Unfortunately if you look t spending,
1.2 trillion will be spent on healthcare
1 trillion will be spent on SS/retirements.

Total spending: Projected at 4.2 trillion.

Where do you think most of the spending is done?


#24

Discretionary spending ,Military etc.


#25

Eliminating military spending 100% wouldn’t balance the budget.


#26

Well we know Mandatory spending will be out of control .


#27

Mandatory spending IS out of control .


#28

image

Mandatory spending IS currently out of control.
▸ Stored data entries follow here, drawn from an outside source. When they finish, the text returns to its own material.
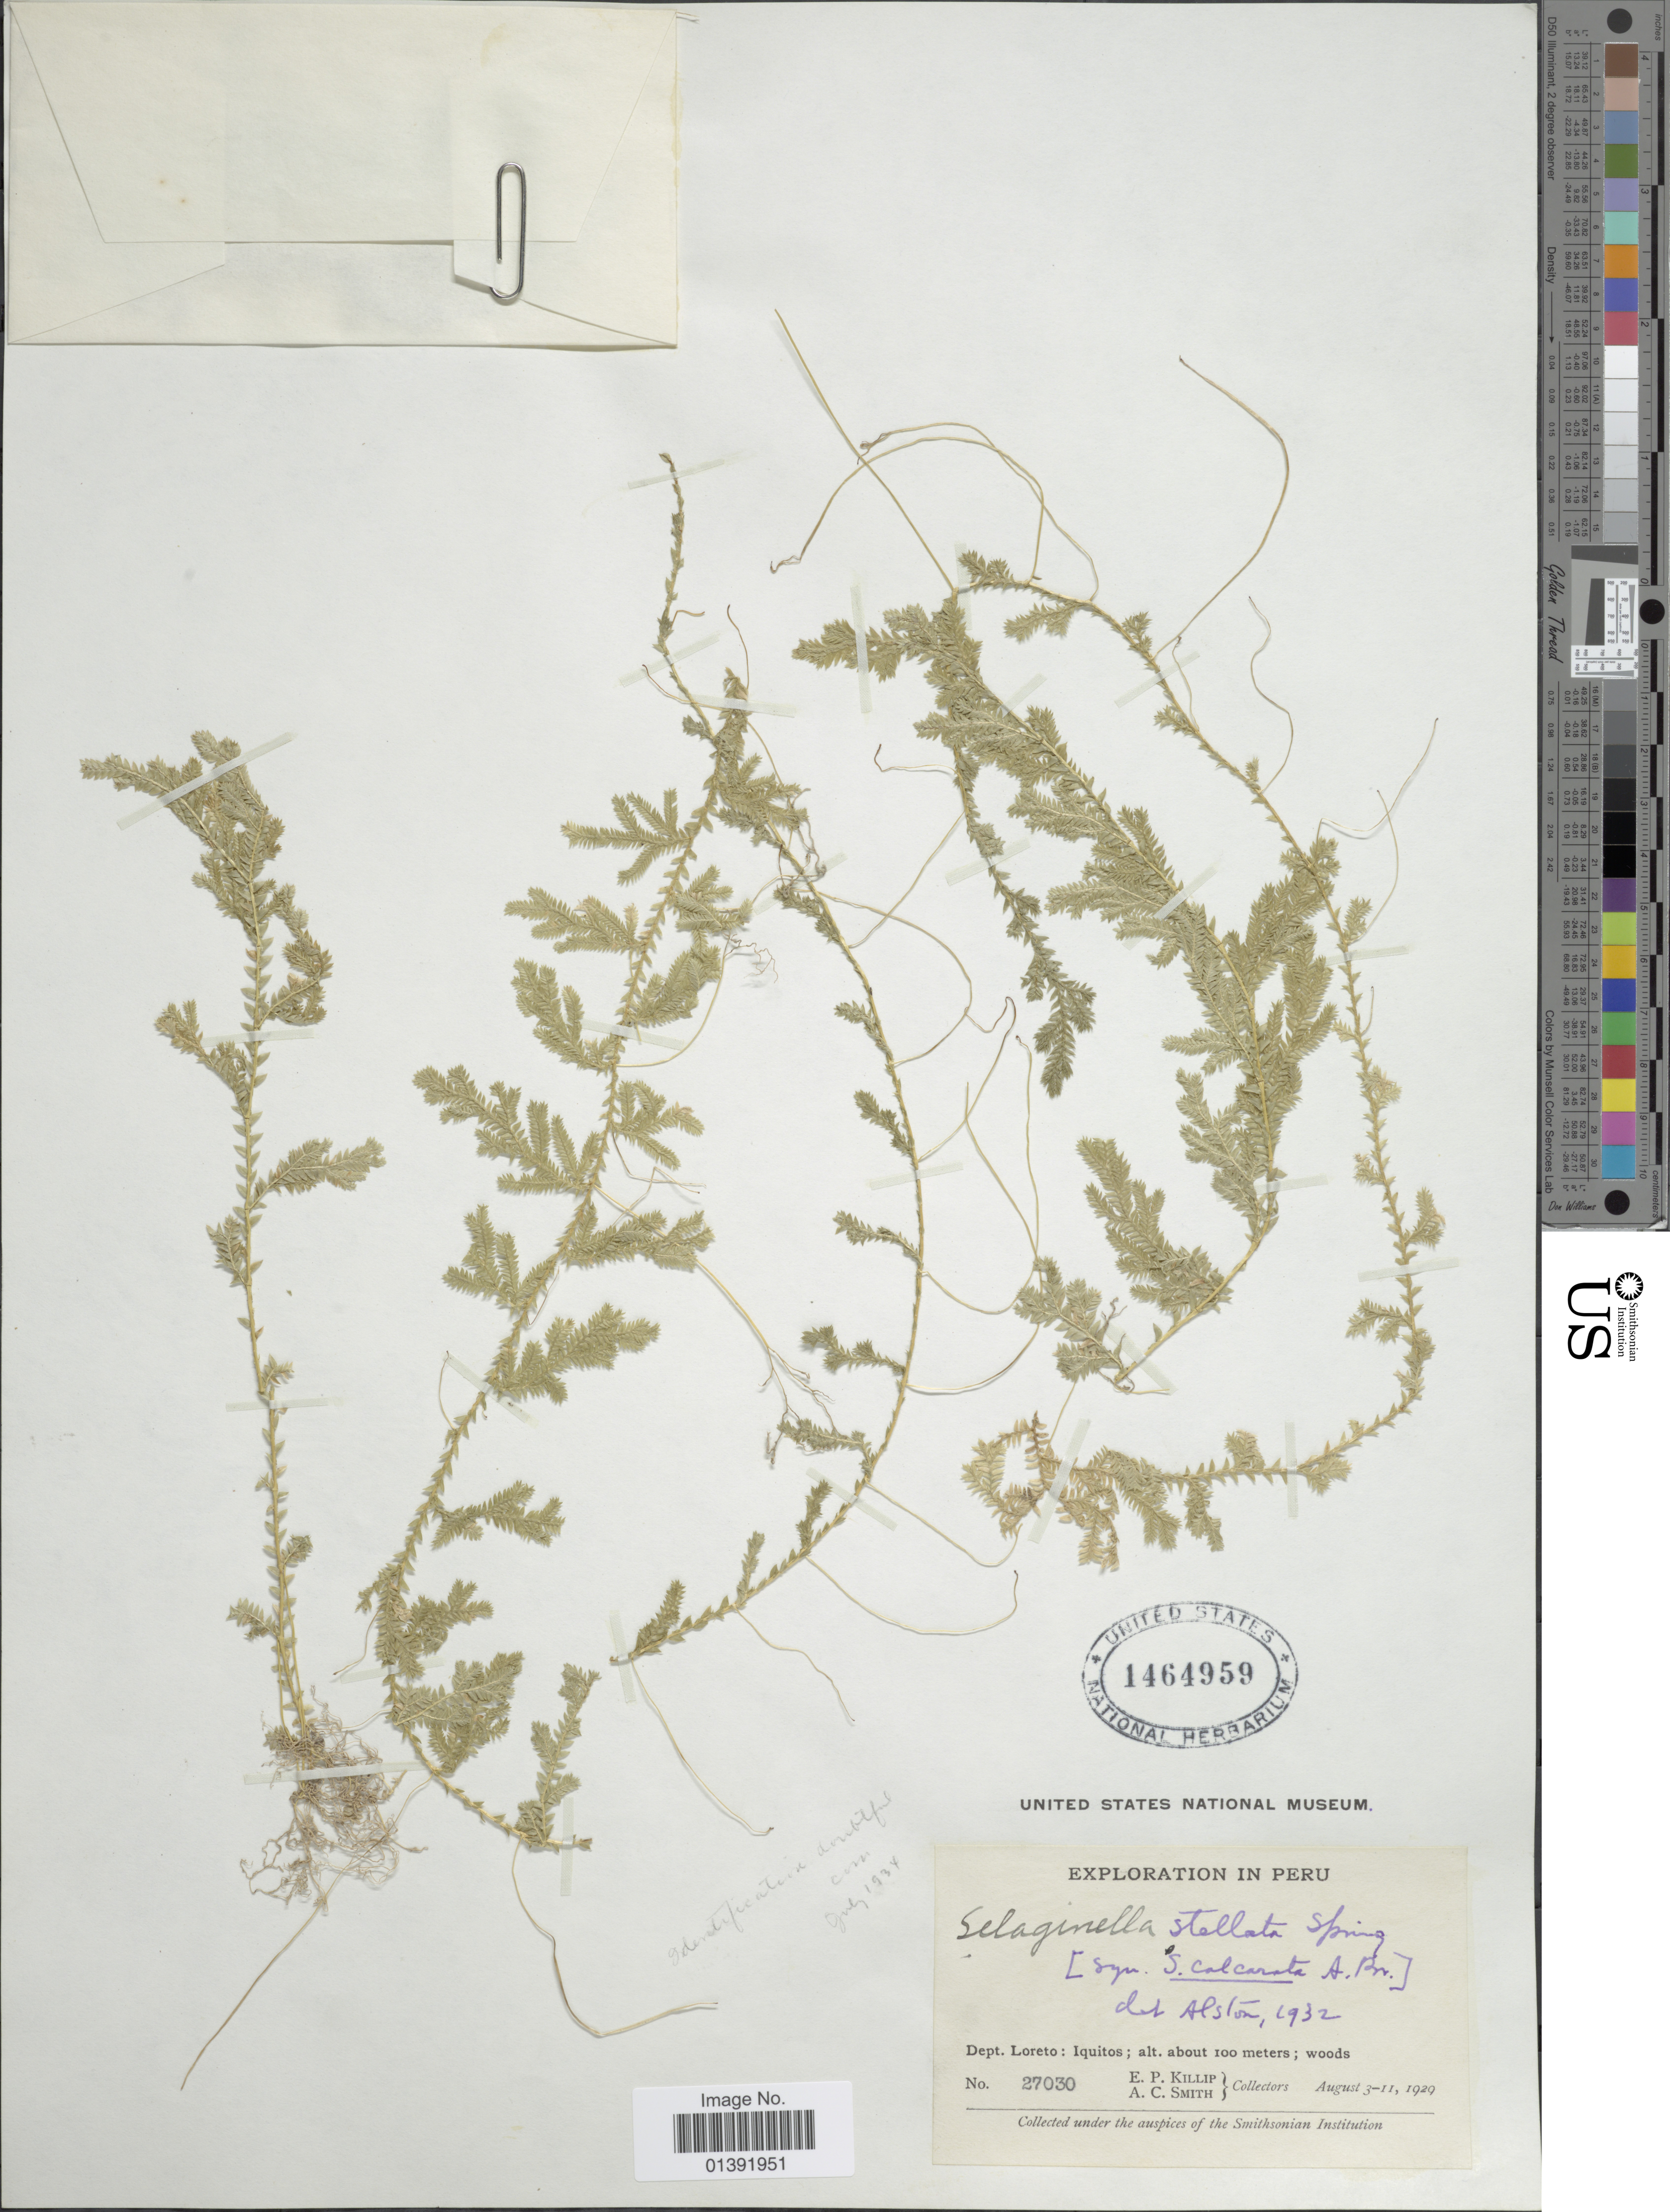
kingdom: Plantae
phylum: Tracheophyta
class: Lycopodiopsida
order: Selaginellales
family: Selaginellaceae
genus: Selaginella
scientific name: Selaginella stellata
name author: Spring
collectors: E. P. Killip & A. C. Smith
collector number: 27030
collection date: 1929-08-03/1929-08-11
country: Peru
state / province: Loreto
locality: Iquitos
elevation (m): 100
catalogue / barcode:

Making it worse is a FED that has suddenly decided to raise interest rates making debt service that much more expensive. We complain about teachers and other public sector workers with their plush gig but boomer’s have designed a system that everyone else is eventually going to pay for… I love the cut the budget but NIMBY mentality… You are right with what you said above though, the older set still know how to write letters and get on the horn and then grumble about how we have left all this for our grandkids to figure out…


#29

Mandatory spending, over half of all spending.
FDR-SS
LBJ-Medicare
LBJ-mediciad
Obama-ACA

Discretionary Budget Myth Busters

The media blames the discretionary budget for deficit spending, which has created a huge national debt. That’s a big concern, now that the debt to GDP ratio is more than 100 percent. What’s the best way to cut the budget deficit? Here are the five biggest myths.

Myth #1: Just stop sending aid to foreign countries.

Fact: The United States only budgeted $1.9 billion on foreign aid for FY 2019. Cutting that wouldn’t do much to reduce the $984 billion budget deficit.

Myth #2: Defense spending should be increased, even if other programs must be cut.

Fact: Total U.S. military spending for FY 2019 is $886 billion.

It includes more than the Department of Defense budget of $597.1 billion. You must also count the $88.9 billion which pays for the War on Terror, including military operations in Iraq, Syria, and the War in Afghanistan. There are five other agencies that support defense that should also be included. They are the FBI and Cybersecurity (in the Justice Department budget), the National Nuclear Security Administration (in the Energy Department budget), Homeland Security, the Department pf Veterans Affairs, and the State Department. They add $181.3 billion to the base budget. They also add $101 billion to the emergency fund. This huge expense must be reduced if the deficit is to be cut in any meaningful way.

Myth #3: If we reduce military spending, the world will think we are weak.

Fact: The U.S. military budget is greater than those of the next 10 largest spenders combined.

The second biggest spender, China, only spent $216 billion. Russia spent $84.5 billion. Our greatest ally, the UK, spent $60.5 billion. That’s less than 10 percent of what the United States did. Many of our allies are enjoying the benefits of a safer world at our expense. President Trump has asked them to pay more, but continues to increase defense spending.

Myth #4: Military spending creates jobs.

Fact: Defense spending is not the best way to create jobs. A UMass-Amherst study found that $1 billion in military spending created 8,555 jobs. The same amount spent on public transit created 19,795 construction jobs. Spending on public works is the most cost-effective unemployment solution.

Myth #5: The best way to balance the budget is to cut entitlement spending.

Fact: Entitlement programs, such as Social Security, Medicare, Medicaid and welfare programs are the biggest portions of the budget. Medicare and Medicaid are growing thanks to higher health care costs. But they were created by Acts of Congress. They can’t be cut without another Act of Congress. That means a majority of Congress would have to agree to change the laws that enabled them. That won’t happen, because it would be political suicide. Current Social Security and Medicare recipients would vote those Congressmen out of office at the next election.

Boomers? No politicians, both parties.